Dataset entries
--------------------------------------------------
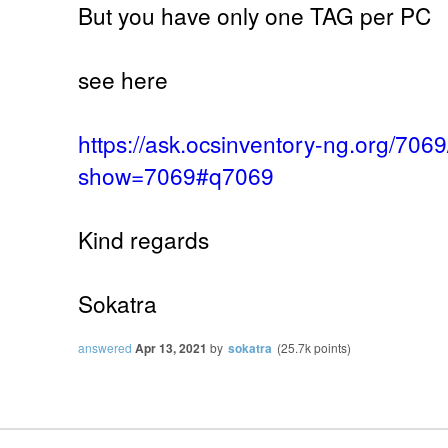
But you have only one TAG per PC
see here
https://ask.ocsinventory-ng.org/70
show=7069#q7069
Kind regards
Sokatra
answered
Apr 13, 2021
by
sokatra
(
25.7k
points)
--------------------------------------------------
**Work task**
Copy the text of each item above line for line, leaving out the pictures.

**Solution for this exercise**
But you have only one TAG per PC
see here
https://ask.ocsinventory-ng.org/70
show=7069#q7069
Kind regards
Sokatra
answered
Apr 13, 2021
by
sokatra
(
25.7k
points)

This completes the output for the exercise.